> [EXERCISE PROMPT]: Filter the records below down to the lines containing the string "what", and copy each of those lines in full. Treat uppercase and lowercase letters as different when matching.
(DATA TO PROCESS)
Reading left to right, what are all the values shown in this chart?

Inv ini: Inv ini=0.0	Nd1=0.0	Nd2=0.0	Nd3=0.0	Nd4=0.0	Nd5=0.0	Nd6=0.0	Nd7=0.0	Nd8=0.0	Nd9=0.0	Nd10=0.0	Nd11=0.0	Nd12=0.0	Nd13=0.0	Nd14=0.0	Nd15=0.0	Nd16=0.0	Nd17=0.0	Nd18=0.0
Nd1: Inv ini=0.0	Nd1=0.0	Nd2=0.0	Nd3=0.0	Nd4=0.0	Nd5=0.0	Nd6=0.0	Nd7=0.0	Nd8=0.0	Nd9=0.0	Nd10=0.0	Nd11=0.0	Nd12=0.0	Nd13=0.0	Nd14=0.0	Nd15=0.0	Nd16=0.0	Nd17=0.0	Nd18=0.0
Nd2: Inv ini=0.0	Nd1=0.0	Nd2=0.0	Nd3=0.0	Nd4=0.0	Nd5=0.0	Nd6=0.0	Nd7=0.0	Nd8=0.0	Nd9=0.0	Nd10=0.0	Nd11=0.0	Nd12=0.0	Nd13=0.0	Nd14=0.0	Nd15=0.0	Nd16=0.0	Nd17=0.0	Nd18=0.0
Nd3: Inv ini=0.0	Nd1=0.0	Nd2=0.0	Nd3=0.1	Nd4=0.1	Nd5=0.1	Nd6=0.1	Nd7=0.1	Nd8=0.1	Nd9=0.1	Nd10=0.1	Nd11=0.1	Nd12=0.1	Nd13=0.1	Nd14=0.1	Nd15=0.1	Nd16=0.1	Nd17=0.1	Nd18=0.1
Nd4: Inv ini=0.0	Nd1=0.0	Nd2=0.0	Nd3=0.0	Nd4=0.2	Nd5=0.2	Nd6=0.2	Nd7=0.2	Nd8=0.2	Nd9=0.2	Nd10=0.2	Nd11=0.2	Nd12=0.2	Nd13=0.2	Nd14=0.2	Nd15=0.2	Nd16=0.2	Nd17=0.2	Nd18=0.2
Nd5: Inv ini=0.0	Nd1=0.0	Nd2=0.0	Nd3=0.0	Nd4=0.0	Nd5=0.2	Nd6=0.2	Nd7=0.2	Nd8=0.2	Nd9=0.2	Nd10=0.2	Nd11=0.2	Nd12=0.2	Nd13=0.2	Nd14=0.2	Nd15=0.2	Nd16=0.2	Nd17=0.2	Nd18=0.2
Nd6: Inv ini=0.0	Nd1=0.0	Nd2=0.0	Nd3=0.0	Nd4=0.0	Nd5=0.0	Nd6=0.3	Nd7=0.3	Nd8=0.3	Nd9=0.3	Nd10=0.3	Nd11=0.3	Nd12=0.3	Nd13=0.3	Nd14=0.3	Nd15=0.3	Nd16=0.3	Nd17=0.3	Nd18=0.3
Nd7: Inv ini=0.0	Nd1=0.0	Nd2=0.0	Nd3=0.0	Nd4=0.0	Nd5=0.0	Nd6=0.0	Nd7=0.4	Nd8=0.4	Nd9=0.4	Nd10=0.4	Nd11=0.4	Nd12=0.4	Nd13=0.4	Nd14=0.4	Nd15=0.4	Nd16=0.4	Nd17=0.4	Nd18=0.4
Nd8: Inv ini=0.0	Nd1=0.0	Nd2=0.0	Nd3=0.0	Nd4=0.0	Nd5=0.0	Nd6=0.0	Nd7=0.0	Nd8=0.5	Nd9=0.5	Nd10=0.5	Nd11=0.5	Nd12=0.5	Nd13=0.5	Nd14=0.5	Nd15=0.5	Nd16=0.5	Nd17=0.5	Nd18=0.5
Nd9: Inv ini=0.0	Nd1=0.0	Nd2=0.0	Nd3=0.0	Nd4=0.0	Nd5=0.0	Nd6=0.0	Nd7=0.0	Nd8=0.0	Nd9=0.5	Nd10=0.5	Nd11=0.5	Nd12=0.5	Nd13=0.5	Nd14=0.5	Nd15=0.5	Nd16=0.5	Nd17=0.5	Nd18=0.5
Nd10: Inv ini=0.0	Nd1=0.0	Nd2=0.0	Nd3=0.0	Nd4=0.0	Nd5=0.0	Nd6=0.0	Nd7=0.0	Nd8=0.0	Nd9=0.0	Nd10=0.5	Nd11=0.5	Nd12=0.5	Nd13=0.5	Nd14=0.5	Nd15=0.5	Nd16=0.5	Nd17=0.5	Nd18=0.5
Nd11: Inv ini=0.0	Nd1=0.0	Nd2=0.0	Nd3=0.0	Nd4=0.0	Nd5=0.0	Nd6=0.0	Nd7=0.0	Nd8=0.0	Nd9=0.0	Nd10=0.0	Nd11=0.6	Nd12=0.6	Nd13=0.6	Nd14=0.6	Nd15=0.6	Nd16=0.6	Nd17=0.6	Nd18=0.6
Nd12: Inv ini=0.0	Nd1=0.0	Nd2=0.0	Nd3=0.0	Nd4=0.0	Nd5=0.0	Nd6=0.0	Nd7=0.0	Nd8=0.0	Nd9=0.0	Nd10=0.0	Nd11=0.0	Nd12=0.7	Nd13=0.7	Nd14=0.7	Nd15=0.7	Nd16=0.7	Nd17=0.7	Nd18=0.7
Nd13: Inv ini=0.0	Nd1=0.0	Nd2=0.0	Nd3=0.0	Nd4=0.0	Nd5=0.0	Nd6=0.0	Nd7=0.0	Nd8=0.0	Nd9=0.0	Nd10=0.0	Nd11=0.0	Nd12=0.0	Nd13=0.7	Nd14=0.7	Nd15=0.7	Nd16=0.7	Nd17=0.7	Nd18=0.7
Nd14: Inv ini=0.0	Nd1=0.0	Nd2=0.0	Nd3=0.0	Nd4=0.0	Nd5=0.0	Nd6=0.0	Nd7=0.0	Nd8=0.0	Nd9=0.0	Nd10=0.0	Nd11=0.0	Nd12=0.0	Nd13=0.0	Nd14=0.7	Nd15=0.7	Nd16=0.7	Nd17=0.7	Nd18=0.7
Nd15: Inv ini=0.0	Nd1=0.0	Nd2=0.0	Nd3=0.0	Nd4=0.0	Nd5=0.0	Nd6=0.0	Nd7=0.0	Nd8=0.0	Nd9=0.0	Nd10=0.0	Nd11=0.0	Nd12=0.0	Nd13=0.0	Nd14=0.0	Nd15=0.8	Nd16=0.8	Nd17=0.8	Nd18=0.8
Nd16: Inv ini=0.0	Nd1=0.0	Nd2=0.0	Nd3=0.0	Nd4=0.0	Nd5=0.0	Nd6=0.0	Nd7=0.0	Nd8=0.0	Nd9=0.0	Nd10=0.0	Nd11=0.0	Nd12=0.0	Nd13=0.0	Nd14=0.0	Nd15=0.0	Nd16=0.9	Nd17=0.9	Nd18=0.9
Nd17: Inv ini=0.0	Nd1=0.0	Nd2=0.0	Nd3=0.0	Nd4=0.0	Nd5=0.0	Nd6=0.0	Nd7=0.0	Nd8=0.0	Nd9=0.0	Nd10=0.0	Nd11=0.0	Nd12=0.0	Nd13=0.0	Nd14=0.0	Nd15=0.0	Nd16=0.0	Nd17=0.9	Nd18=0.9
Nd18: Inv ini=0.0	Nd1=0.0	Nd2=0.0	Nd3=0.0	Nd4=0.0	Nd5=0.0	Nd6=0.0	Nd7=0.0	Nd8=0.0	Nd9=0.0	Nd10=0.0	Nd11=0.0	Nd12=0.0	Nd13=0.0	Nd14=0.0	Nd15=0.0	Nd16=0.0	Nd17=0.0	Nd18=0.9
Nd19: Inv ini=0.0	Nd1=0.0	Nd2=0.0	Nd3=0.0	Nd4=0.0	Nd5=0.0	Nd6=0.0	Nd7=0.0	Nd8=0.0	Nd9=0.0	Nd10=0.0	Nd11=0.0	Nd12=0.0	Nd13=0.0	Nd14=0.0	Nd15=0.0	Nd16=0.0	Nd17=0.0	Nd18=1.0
(End DATA TO PROCESS)
> [PROBLEM SOLUTION]:
Reading left to right, what are all the values shown in this chart?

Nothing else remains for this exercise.